◆ **Passage shown**:
Nizmoose makes the AG leap

Australia & New Zealand Homebrewing Forum

Help Support Australia & New Zealand Homebrewing Forum:

technobabble66

Meat Popsicle
Joined
6/3/13
Messages
3,217
Reaction score
1,459
Location
Reservoir, Melbourne
If you're chilling fairly quickly you're probably not adding many IBUs, unless you're adding a truckload of hops at the end of boil.
Keep in mind it's not necessarily a bad thing, just something you need to account for.
I prefer to do a fair bit of late hopping and are just generally a bit anal when it comes to IBUs (I still hv a few tastebuds left and don't like crazy bitter IPAs). So I try to account for this, plus I chill the kettle as quick as possible to below 70*c (trying to reduce hops oils volatizing off).
That's just the way I prefer to do it.

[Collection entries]
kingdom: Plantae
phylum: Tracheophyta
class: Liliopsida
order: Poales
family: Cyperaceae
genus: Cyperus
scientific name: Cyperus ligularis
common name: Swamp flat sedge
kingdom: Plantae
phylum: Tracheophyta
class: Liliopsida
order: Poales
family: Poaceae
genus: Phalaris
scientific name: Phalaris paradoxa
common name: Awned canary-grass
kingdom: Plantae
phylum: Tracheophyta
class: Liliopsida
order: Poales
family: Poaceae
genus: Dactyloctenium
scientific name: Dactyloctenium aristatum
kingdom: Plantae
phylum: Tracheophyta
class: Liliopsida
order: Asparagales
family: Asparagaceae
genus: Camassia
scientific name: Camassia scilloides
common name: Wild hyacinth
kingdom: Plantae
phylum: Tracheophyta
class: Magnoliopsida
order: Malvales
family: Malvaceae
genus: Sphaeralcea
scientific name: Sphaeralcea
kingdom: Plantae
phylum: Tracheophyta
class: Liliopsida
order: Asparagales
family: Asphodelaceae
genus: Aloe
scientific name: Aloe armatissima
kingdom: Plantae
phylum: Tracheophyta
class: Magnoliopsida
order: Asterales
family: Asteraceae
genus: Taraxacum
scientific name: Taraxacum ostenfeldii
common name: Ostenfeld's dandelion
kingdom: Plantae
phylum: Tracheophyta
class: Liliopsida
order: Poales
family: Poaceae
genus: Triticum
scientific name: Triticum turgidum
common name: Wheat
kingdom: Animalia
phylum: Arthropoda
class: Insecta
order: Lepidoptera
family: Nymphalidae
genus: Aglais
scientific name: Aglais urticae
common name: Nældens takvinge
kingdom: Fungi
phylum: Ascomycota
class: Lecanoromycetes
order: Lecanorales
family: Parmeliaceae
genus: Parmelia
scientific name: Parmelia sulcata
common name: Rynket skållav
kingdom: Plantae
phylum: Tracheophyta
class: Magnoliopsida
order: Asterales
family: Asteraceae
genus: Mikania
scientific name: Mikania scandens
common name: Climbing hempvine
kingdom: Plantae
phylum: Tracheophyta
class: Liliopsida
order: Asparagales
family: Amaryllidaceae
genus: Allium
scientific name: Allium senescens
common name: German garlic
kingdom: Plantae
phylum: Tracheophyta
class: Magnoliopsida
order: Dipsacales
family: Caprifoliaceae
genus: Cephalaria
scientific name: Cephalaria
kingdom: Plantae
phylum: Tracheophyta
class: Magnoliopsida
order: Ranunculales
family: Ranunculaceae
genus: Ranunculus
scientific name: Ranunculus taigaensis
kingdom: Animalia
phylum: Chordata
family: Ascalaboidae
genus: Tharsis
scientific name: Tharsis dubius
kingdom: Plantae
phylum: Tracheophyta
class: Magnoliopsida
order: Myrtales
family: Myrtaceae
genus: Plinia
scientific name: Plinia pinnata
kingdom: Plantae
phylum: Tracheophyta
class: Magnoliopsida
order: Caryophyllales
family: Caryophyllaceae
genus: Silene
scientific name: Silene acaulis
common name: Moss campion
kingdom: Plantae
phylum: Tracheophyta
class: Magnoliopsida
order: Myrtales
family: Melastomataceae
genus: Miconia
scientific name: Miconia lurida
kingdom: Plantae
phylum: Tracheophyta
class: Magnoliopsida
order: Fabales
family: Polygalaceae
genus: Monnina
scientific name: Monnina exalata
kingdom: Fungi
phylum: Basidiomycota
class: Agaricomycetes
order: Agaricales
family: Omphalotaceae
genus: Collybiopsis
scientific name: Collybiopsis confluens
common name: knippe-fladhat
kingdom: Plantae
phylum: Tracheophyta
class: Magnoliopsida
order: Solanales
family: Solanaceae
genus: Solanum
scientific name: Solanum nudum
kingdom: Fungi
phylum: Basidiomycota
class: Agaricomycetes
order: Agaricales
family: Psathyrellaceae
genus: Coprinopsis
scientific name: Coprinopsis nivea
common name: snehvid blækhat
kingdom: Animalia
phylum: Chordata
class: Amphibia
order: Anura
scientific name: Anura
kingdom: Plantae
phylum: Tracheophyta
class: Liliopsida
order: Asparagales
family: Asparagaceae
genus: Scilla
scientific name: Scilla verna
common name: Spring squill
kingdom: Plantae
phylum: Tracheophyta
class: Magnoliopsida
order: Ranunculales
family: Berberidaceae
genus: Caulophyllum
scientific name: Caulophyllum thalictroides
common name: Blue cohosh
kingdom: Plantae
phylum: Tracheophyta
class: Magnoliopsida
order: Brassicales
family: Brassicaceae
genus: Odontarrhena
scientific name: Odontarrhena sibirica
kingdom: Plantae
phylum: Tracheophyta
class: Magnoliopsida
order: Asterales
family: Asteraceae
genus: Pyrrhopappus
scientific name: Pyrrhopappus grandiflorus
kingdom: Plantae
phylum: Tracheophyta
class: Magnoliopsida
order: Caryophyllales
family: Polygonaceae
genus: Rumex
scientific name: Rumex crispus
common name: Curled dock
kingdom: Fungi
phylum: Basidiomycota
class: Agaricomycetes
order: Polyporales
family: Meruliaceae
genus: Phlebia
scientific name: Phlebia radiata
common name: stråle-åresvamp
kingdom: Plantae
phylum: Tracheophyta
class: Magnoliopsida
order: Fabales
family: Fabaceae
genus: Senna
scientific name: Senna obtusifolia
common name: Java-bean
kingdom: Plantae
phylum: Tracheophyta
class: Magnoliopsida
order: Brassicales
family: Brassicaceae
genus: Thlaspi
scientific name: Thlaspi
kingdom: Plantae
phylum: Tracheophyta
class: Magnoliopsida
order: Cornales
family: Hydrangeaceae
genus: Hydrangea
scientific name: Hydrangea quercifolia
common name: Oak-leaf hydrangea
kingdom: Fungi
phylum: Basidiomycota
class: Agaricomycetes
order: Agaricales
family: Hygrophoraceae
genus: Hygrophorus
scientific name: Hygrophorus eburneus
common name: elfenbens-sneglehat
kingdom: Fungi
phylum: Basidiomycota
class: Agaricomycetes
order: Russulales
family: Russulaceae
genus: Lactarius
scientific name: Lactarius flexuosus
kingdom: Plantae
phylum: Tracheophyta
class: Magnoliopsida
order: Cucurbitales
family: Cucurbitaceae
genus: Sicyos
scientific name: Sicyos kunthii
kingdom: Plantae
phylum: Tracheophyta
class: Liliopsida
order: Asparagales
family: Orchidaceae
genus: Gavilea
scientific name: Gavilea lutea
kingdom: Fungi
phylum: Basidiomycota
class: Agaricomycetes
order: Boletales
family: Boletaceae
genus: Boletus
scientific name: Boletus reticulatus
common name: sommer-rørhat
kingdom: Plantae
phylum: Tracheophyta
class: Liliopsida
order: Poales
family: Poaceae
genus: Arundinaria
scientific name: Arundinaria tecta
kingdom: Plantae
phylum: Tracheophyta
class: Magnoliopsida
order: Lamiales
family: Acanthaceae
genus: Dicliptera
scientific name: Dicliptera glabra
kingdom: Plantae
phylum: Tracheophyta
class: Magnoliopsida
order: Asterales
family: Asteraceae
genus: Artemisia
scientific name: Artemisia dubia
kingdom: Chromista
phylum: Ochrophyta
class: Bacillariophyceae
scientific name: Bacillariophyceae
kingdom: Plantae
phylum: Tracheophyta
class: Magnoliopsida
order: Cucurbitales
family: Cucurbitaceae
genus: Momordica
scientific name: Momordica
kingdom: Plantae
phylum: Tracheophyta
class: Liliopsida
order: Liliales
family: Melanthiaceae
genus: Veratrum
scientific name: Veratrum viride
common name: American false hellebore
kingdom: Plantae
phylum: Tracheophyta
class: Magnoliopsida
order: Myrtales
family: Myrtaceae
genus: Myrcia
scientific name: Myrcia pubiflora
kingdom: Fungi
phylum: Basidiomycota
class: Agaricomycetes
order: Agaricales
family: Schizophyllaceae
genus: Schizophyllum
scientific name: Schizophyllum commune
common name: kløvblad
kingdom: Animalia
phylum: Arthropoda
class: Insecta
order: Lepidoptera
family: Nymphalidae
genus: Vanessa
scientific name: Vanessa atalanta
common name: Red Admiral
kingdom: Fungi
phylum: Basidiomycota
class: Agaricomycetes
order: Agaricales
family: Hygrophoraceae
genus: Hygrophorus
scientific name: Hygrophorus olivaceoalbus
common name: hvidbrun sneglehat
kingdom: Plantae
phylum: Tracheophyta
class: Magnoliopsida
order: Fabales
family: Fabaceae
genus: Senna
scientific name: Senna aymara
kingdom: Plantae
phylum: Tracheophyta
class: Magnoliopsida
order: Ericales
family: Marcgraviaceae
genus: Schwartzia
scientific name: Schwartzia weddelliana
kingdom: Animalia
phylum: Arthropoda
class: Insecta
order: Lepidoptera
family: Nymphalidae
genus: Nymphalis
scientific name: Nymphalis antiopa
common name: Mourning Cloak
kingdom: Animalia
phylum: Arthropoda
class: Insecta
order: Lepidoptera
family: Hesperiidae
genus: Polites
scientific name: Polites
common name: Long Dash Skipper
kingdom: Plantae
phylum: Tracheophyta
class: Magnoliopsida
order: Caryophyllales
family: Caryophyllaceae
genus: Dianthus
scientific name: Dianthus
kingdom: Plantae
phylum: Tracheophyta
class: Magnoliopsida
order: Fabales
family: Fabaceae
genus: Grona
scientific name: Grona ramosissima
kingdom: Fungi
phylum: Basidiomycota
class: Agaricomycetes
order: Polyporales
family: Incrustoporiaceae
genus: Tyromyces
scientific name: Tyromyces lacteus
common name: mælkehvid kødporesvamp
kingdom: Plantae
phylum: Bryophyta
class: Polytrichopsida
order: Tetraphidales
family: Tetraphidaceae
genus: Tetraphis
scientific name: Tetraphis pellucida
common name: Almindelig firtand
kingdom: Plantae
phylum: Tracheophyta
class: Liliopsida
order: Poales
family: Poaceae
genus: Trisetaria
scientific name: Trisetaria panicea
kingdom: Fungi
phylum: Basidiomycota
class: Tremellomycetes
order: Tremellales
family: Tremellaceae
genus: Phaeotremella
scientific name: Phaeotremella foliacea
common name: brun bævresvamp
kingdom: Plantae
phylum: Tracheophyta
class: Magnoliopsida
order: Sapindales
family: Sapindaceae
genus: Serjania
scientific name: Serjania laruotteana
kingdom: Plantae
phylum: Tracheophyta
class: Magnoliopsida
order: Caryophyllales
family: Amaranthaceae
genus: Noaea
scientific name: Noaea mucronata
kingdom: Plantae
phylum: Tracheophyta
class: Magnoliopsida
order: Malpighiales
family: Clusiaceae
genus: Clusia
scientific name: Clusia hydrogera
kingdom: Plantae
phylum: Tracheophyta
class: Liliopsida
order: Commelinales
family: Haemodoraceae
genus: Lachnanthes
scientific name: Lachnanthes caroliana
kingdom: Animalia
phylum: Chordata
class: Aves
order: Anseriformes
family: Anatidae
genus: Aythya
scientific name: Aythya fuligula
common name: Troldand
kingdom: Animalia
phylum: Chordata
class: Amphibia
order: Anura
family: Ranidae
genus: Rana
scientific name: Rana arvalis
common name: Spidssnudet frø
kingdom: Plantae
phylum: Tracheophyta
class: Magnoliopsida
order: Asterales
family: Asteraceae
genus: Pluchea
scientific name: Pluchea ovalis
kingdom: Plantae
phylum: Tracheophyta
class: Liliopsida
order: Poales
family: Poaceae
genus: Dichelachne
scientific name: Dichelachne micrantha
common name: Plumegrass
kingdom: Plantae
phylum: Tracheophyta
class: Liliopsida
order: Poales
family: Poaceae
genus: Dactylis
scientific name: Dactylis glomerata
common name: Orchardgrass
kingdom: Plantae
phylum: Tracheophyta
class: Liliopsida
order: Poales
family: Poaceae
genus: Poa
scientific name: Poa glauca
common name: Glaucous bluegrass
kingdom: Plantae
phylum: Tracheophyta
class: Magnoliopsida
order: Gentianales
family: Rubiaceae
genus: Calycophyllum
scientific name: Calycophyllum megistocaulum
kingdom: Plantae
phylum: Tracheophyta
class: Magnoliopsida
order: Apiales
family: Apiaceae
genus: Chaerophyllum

◆ **Directions**:
1) In the homebrewing forum post, what kind of beer does the poster say they don't like?
2) Please rename "common name" to "vernacular name" in the stretch of rows from the line containing "scientific name: Parmelia sulcata" through the line containing "family: Caprifoliaceae", and give back only those lines with nothing else changed.

◆ **Replies**:
1) Crazy bitter IPAs.

2)
scientific name: Parmelia sulcata
vernacular name: Rynket skållav
kingdom: Plantae
phylum: Tracheophyta
class: Magnoliopsida
order: Asterales
family: Asteraceae
genus: Mikania
scientific name: Mikania scandens
vernacular name: Climbing hempvine
kingdom: Plantae
phylum: Tracheophyta
class: Liliopsida
order: Asparagales
family: Amaryllidaceae
genus: Allium
scientific name: Allium senescens
vernacular name: German garlic
kingdom: Plantae
phylum: Tracheophyta
class: Magnoliopsida
order: Dipsacales
family: Caprifoliaceae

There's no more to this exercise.